Sunday, December 9, 2018

New Avengers, Promethea


New Avengers 55-64
Free Comic Book Day 2009 (Avengers)
Dark Reign: The List - Avengers
New Avengers Annual 3
New Avengers Finale
The fifth Bendis New Avengers trade.  It finishes up the Dark Reign arc and the Siege event.  Thoughts as I flip through it:

Bendis really likes telling stories about C-list street level criminals with grandiose plans for glory.  They’re overconfident in their abilities to win, because this time, they have a plan that’ll succeed.  In New Avengers, it’s the Hood.  He’s doing it with Red Cloud right now in Action Comics.  Silke was the punk in Daredevil who tried to take down the Kingpin.  It’s a device that Bendis goes back to time and again.  He does it well, but they all talk with the same voice, and it starts to feel repetitive after a while.  

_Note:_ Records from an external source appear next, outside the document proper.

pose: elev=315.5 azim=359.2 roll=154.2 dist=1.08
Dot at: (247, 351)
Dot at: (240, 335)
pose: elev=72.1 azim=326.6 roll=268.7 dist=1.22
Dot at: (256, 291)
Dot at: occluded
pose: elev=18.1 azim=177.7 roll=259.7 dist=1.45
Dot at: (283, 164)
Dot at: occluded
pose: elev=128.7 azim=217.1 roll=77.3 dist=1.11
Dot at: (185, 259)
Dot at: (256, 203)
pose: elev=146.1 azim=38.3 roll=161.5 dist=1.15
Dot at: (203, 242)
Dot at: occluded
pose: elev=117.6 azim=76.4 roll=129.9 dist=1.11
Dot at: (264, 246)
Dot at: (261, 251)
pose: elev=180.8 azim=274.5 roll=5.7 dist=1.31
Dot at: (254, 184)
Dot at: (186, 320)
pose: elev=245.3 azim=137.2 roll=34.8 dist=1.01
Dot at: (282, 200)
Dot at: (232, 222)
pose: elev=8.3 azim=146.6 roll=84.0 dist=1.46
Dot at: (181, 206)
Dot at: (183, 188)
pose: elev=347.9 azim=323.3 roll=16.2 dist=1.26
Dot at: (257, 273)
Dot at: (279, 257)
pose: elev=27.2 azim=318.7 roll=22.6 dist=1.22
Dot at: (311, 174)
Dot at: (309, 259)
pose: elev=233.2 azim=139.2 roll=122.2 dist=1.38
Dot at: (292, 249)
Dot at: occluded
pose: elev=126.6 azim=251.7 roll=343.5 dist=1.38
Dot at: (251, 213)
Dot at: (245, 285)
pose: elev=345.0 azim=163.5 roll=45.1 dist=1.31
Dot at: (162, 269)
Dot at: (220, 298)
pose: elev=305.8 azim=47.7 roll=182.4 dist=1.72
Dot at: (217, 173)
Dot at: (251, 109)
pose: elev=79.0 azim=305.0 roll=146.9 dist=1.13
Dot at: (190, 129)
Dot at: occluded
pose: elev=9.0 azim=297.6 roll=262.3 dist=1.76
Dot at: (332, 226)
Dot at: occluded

This whole TPB was very slight.  The Avengers fight Hood’s gang. Then they fight the Dark Avengers.  Luke gets captured and they rescue him. Clint gets captured and they rescue him.  Steve Rogers comes back and the Avengers fight Hood’s gang again. Siege starts and they fight the Dark Avengers and Hood’s gang one last time.  Spidey says it best in issue 61: “I promise, Norman Osborn will overstep and he will fall on his tushy and everyone will see what a maniac he is.  He always does. Always.”

The whole book is on a holding pattern while the Avengers wait for Osborn to screw up.  If they stayed hidden the whole time and didn’t fight anyone until the assault on Asgard, things would have ended exactly the same.  Sure, they stood up for what they believed in and fought against tyranny, but none of it really made a difference. Makes for tough reading.  

Stuart Immonen draws a great shot of Iron Fist clearing the Helicarrier deck:


Issue 63 - Another nice Luke/Jessica conversation.

Not sure what it says that I can recognize Bryan Hitch art from just a pair of clasped hands.  

It's the cross hatching, I think.
(Watch Leverage if you haven't.)


He’s usually great, but this is an ass-ugly drawing of Wolverine:



This comes in as slightly below average on the Bendis scale.  It’s fine and entertaining, but ultimately forgettable.

Regret buying: No
Would buy again: Yes
Would read again: Yes
Rating: Nice

Promethea 1-12
This is my third time starting this comic.  When it first came out, I got three issues in before tapping out.  Then my local comic shop had all five hardcovers on sale for thirty bucks.  That’s amazing value for any series, especially an Alan Moore-written series.  I barely got past the first book before running out of steam. Now that I’m at the P’s in my Image box, time to give it one last shot.  

This one skirts the line between Alan Moore as great storyteller and Alan Moore as pretentious blowhard.  On the one hand, it’s a fun, creative story about discovery and imagination. On the other, it’s a platform for Moore to write essays about whatever mystical concept he’s in the mood to talk about for the month.  Issue twelve, for example - I just can’t read a full issue of rhymes showing the connection between the tarot cards and the history of humanity. It’s smacks of Moore showing off, and while I laud the craft, the content leaves me unimpressed and uninterested.  

It’s in the little things that Moore shines.  He cracks me up with Weeping Gorilla’s melancholy Lichtenstein-esque moaning.  

Yes, we probably do.

In Margie, a clear Little Nemo analog, right down to the lettering, Moore’s created the next in a long line of Wesley Crushers.









It’s interesting that for all the putdowns the other Prometheas inflict on Margie, this whole comic is nothing more than one long Little Nemo adventure.  No where is it more obvious than Margaret’s tour of the Cups world, where Sophie even tumbles out of frame in homage to Windsor McCay.



As with the running gag of Bob’s fruitless pursuits of the sex-changed Roger, I wonder if Margie is destined for a much larger payoff down the road.  Similar to Kite Man in Tom King’s Batman.  


Bob's a well-meaning idiot.
I’m okay with J.H. Williams III showing off all he wants.  I initially noticed this spread in particular, really liking the use of the stairs along the borders:



Before I noticed that it’s a visual framing device that he returns to over and over.



I wonder how much of the layout comes from Moore; He’s famous for his detailed, spelled out scripts.

More on Promethea later as I continue with the series over the next couple days.